The task
Locate every line in the items below that contains the word "shows" and copy each of those lines in full. Matches must agree in case.

Source material

———

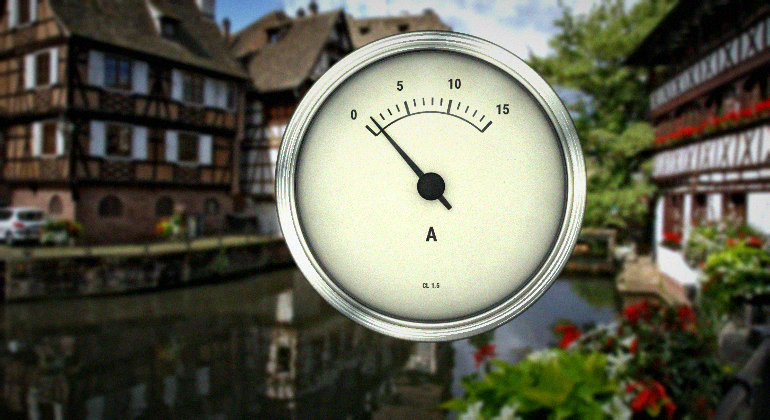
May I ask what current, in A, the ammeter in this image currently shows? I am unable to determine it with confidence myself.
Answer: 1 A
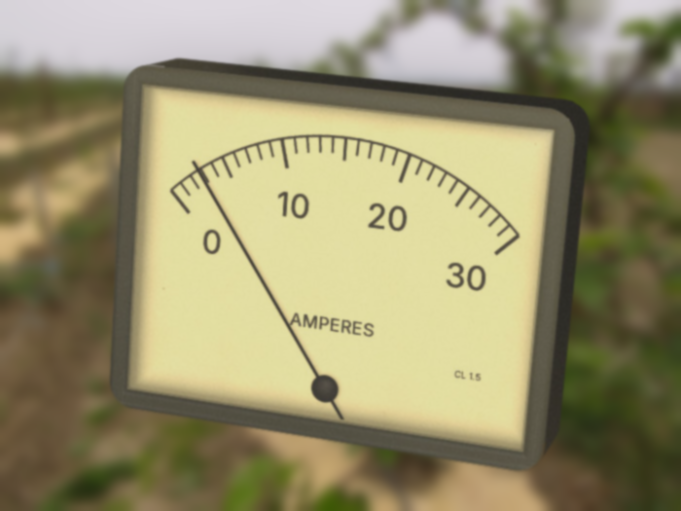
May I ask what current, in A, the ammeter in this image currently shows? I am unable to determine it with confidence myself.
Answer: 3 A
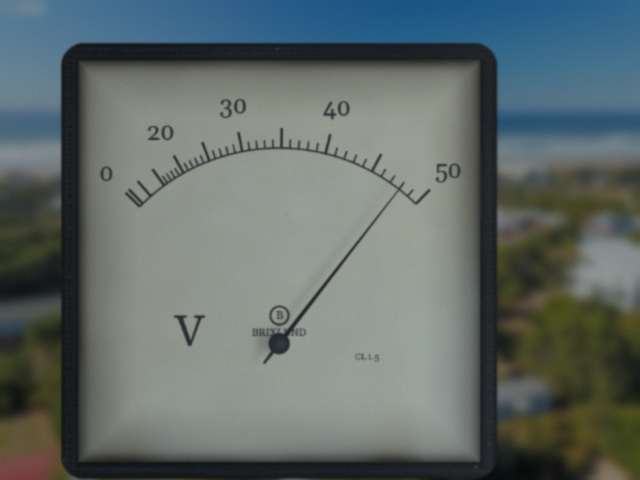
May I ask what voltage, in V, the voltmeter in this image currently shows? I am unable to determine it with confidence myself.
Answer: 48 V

———

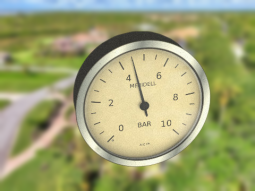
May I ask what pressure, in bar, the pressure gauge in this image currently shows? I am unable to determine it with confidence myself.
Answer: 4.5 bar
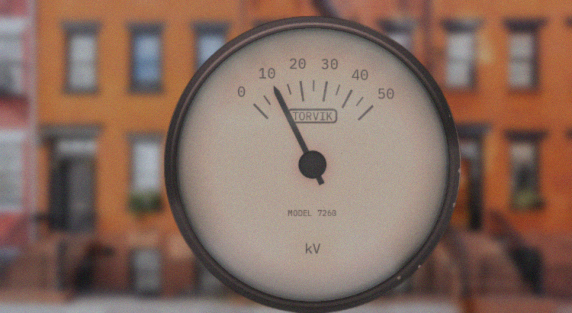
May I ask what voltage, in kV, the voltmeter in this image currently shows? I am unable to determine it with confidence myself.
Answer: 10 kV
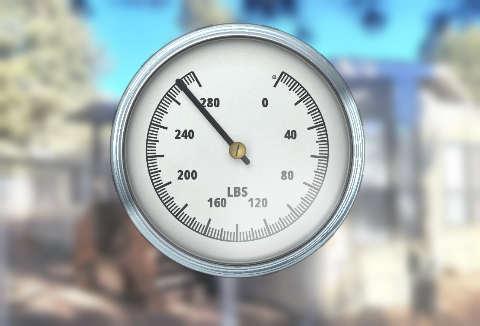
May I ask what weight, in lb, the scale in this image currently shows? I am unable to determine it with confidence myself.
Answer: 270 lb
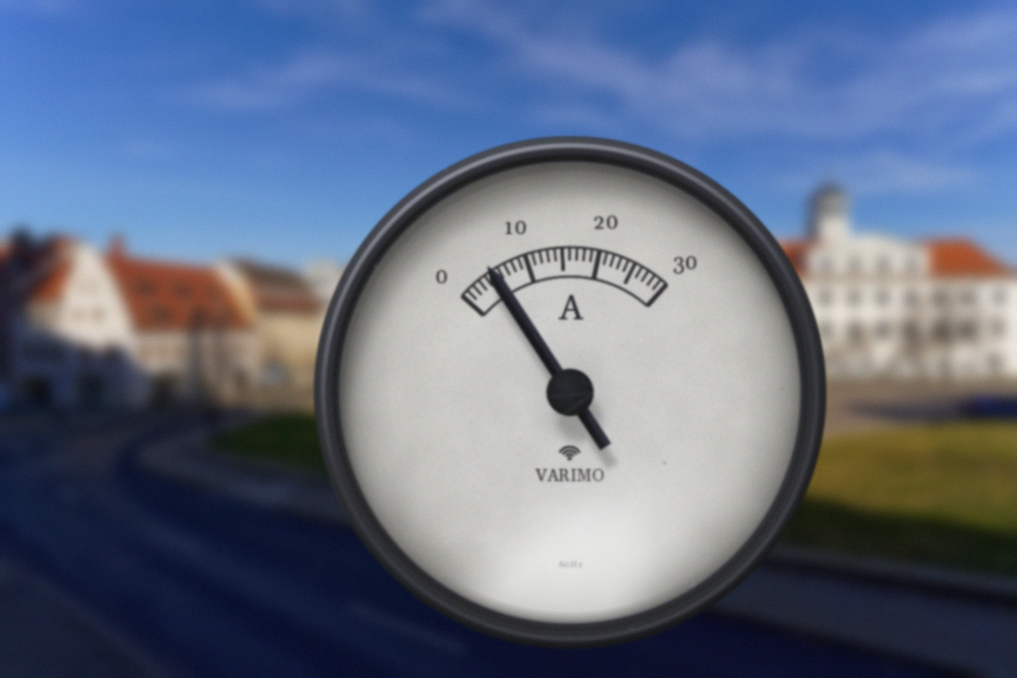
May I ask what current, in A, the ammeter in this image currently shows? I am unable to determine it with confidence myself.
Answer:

———

Reply
May I ask what current, in A, the ammeter in this image currently shows? I am unable to determine it with confidence myself.
May I ask what current, in A, the ammeter in this image currently shows? I am unable to determine it with confidence myself.
May I ask what voltage, in V, the voltmeter in this image currently shows? I am unable to determine it with confidence myself.
May I ask what pressure, in bar, the pressure gauge in this image currently shows? I am unable to determine it with confidence myself.
May I ask what voltage, in kV, the voltmeter in this image currently shows? I am unable to determine it with confidence myself.
May I ask what weight, in lb, the scale in this image currently shows? I am unable to determine it with confidence myself.
May I ask what current, in A, the ammeter in this image currently shows? I am unable to determine it with confidence myself.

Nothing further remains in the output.